BLOCO DE TEXTO>
==================================================

O que esperar de um “Real Beleza” produzido pela Casa de Cinema de Porto Alegre, com roteiro e direção de Jorge Furtado e estrelado por Adriana Esteves, Vladimir Brichta e Francisco Cuoco? Apenas que é um grande filme! Furtado, desde o seu curta “Ilha das Flores”, nunca acertou tanto.
Autor de longas interessantes como “Houve uma vez dois verões”, “Meu tio matou um cara”, “O Homem que copiava”, “Saneamento básico” e o mais recente documentário “Mercado de notícias”, em que ele desconstrói o jornalismo e suas editorias no Brasil atual, ele usa toda a sua sensibilidade para montar a história de quatro personagens em Beleza Real.
Brichta é João, um fotógrafo que vive uma crise profissional. Ele parte para o sul em busca de uma nova modelo para trabalhos internacionais com objetivo de voltar a se firmar no mercado com credibilidade. Mas ele não procura apenas beleza, é preciso algo a mais. Ou seja, um personagem que não desiste da sua carreira e tenta recomeçar o tempo todo. Numa das sessões, após centenas de adolescentes, ele opta por Maria (Vitória Strada), uma garota de 16 anos.
Maria é uma jovem do interior gaúcho que vive em um mundo praticamente isolado com o pai (Cuoco) e a mãe (Esteves). Ela quer muito mudar de vida e buscar na profissão de modelo sua trajetória profissional. Para ela, a vida está apenas começando.
Seu pai, um homem rico e culto, com uma biblioteca imensa, é avesso a saída da filha da fazenda para trilhar um novo mundo. Ele não tem muito tempo de vida, já perdeu a visão e, segundo o personagem, ele tem apenas a biblioteca e filha Maria. Um homem que já se conforta com a velhice e o com seu fim. Uma antítese de Maria. Eis um conflito estabelecido.
Mas o conflito principal se dá com Anita, mãe de Maria, que faz de tudo para que a filha realize seus sonhos.
Anita se envolve com João. Uma paixão avassaladora misturada com com um sexo reprimido.
Mas na hora em que João pede para Anita ir com ele embora, ela refuta e prefere ficar com o marido. Sua personagem contrasta com João. Ela desiste e prefere não renascer para essa nova vida.

==================================================

MATERIAL DO EXERCÍCIO>
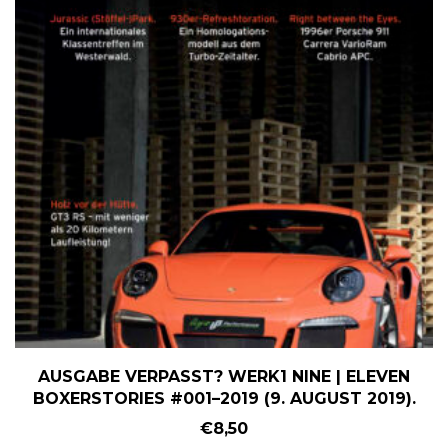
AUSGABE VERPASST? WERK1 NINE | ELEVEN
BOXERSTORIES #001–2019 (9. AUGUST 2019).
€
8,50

==================================================

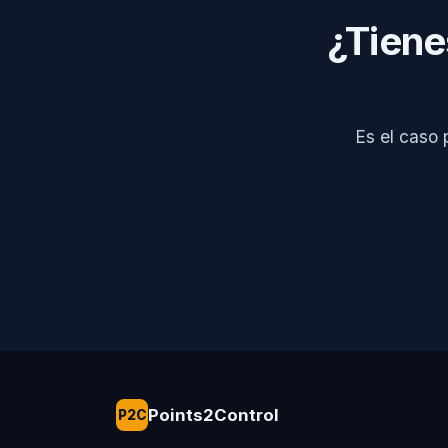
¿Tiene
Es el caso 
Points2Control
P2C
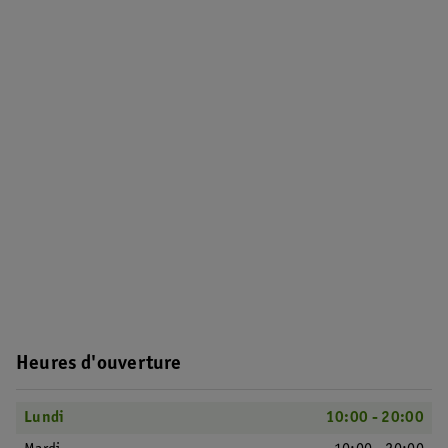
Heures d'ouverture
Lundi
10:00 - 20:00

==================================================

TAREFAS A REALIZAR>
a – Extraia dos registros cada linha que contenha a palavra "NINE", diferenciando maiúsculas de minúsculas.
b – Prossiga com a crítica do filme "Real Beleza" a partir do ponto em que ela termina.
O texto e os registros não têm nenhuma relação entre si.

RESPOSTAS POR TAREFA>
a –
AUSGABE VERPASST? WERK1 NINE | ELEVEN

b –
Se as curvas dramáticas dos personagens são riquíssimas, os diálogos não ficam atrás. Com frases curtas, bem ao estilo de Furtado, elas são simples, mas cheias de lirismo, quase sempre se apoiando em romances famosos. O amor à literatura não está apenas na composição da biblioteca, mas em pequenas citações de Boccaccio, Borges, Drummond, entre outros.
Na estética, Furtado também brinca um pouco com a narrativa clássica. Quando João e Anita estão conversando na sala, ele aproxima com o zoom nos rostos dos personagens, técnica muito empregada pelos cineastas franceses como Resnais e Godard. Penso que ele poderia ter usado mais desse recurso em algumas cenas.
Deu o que falar a nudez de Anita no lago, algumas pessoas acharam desnecessário. Porém, quando ela fala: Tira uma foto minha! João vira e ela está nua, isso gera uma surpresa no espectador, pois ninguém espera naquele momento tanta desenvoltura da pacata Anita. Nesse momento você percebe porque Brichta e Adriana extrapola as telas – o casal é química pura. A frase será repetida depois por Maria. O personagem central e o público têm a certeza de que a jovem estará nua, mas ela está completamente vestida. Ou seja, o que você viu antes, não verá agora. É a magia do cinema de poder enganar o seu espectador em pequenas cenas. Coisa que Furtado sabe fazer muito bem.
O fato é que para Furtado você pode escolher seus caminhos. Pode começar, recomeçar, terminar ou desistir, mas essa última é a pior escolha. Porque a vida é bela.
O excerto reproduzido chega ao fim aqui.